Since 1 January 2020, the Corporations Act 2001 (Cth) (Corporations Act) has required public companies, large proprietary companies,1 and trustees of registrable superannuation entities to have a whistleblower policy. The requirement is set out in section 1317AI of the Corporations Act. A whistleblower policy must cover information concerning:
- the purpose of the policy;
- the protections available to whistleblowers, including protections under the Corporations Act;
- what types of wrongdoing can be reported;
- to whom disclosures that qualify for protection may be made, and how they may be made;
- how the entity will support whistleblowers and protect them from detriment;
- how the entity will investigate disclosures that qualify for protection under the Corporations Act;
- how the entity will ensure fair treatment of its employees who are mentioned in disclosures that qualify for protection, or its employees who are the subject of disclosures;
- how the policy will be made available to officers and employees of the entity;
- any matters prescribed by regulations; and
- the protections provided in the tax whistleblower regime under Part IVD of the Taxation Administration Act 1953 (Cth) (Taxation Administration Act).
An entity that does not have a compliant policy commits an offence: section 1311 of the Corporations Act.
Recent news coverage of a lawsuit concerning allegations of misconduct, bullying and intimidation by a chief executive has highlighted the importance of implementing and following a robust whistleblower policy.
The Australian Financial Review has reported on a confidential letter from a senior executive which raised concerns about alleged misconduct, bullying and intimidatory conduct by the CEO of that company.
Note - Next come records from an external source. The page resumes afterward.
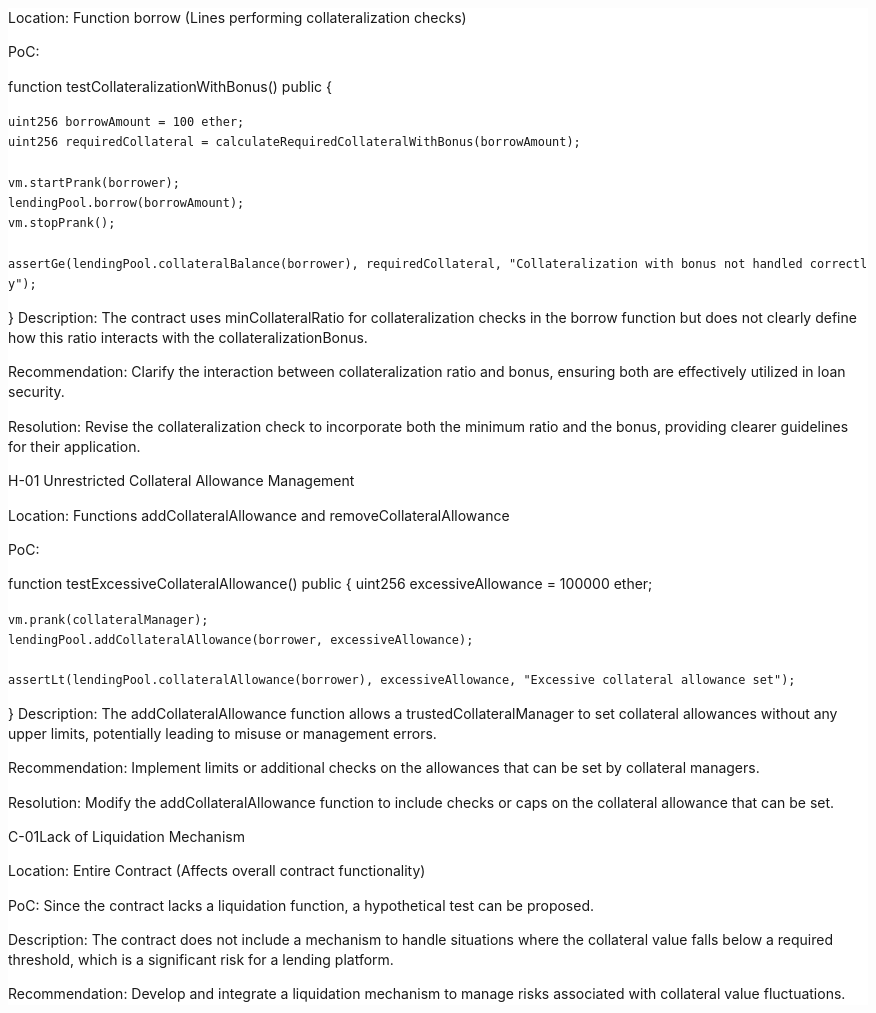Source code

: Location: Function borrow (Lines performing collateralization checks)

PoC:

function testCollateralizationWithBonus() public {

    uint256 borrowAmount = 100 ether;
    uint256 requiredCollateral = calculateRequiredCollateralWithBonus(borrowAmount);

    vm.startPrank(borrower);
    lendingPool.borrow(borrowAmount);
    vm.stopPrank();

    assertGe(lendingPool.collateralBalance(borrower), requiredCollateral, "Collateralization with bonus not handled correctly");

}
Description: The contract uses minCollateralRatio for collateralization checks in the borrow function but does not clearly define how this ratio interacts with the collateralizationBonus.

Recommendation: Clarify the interaction between collateralization ratio and bonus, ensuring both are effectively utilized in loan security.

Resolution: Revise the collateralization check to incorporate both the minimum ratio and the bonus, providing clearer guidelines for their application.

H-01 Unrestricted Collateral Allowance Management

Location: Functions addCollateralAllowance and removeCollateralAllowance

PoC:

function testExcessiveCollateralAllowance() public {
uint256 excessiveAllowance = 100000 ether;

    vm.prank(collateralManager);
    lendingPool.addCollateralAllowance(borrower, excessiveAllowance);

    assertLt(lendingPool.collateralAllowance(borrower), excessiveAllowance, "Excessive collateral allowance set");

}
Description: The addCollateralAllowance function allows a trustedCollateralManager to set collateral allowances without any upper limits, potentially leading to misuse or management errors.

Recommendation: Implement limits or additional checks on the allowances that can be set by collateral managers.

Resolution: Modify the addCollateralAllowance function to include checks or caps on the collateral allowance that can be set.

C-01Lack of Liquidation Mechanism

Location: Entire Contract (Affects overall contract functionality)

PoC: Since the contract lacks a liquidation function, a hypothetical test can be proposed.

Description: The contract does not include a mechanism to handle situations where the collateral value falls below a required threshold, which is a significant risk for a lending platform.

Recommendation: Develop and integrate a liquidation mechanism to manage risks associated with collateral value fluctuations.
Within days of receipt of this letter, it was alleged that it had been provided to the subject of the complaint. Irrespective of the truth or substance of the allegations in this particular case, it highlights the important considerations which can arise out of workplace complaints, both in relation to employment policies and whistleblower obligations.
This report serves as a timely reminder to employers of the importance of having a robust and compliant whistleblower policy in place in the workplace, and the need to be mindful of whether it applies in respect of allegations raised in connection with a workplace bullying complaint.
Strict confidentiality is a key component of any effective whistleblower policy. Where a policy has been implemented, employers can best ensure their compliance with any statutory obligations arising under the Corporations Act, and protect themselves from the risk of enforcement action by the regulator, by reviewing their policy and making sure that staff are trained on its contents and practical implications.
ASIC recently wrote to CEOs of public companies, large proprietary companies and trustees of registrable superannuation entities to urge them to renew their whistleblower policies for compliance with the whistleblower protection regime outlined in the Corporations Act.
ASIC expressed concern about a sample of policies which it had reviewed, in particular where they contained ‘unclear, incomplete or inaccurate information’. ASIC reviewed non-compliant policies that:
- merely listed information for the entity’s preferred reporting channels rather than all categories of persons to whom a whistleblower can report misconduct, in order to engage the Corporations Act whistleblower protections;
- inaccurately purported to require whistleblowers to identify themselves or make good faith disclosures in order to qualify for protection; and
- did not describe the available protections fully or accurately.
Whistleblower protections clearly remain a priority area for ASIC. The regulator has indicated that it will be taking an active interest in compliance with the statutory obligations moving forward and relevant entities are on notice.
This article was written by Brad Swebeck, Partner and Amelia Simpson, Law Graduate.
1 A proprietary company is considered a large proprietary company if it has two or more of the following characteristics in a financial year: (a) the consolidated revenue for the financial year of the company and any entities it controls is $50 million or more; (b) the value of the consolidated gross assets at the end of the financial year of the company and any entities it controls is $25 million or more; and (c) the company, and any entities it controls, has 100 or more employees at the end of the financial year: s 45A(3) of the Corporations Act.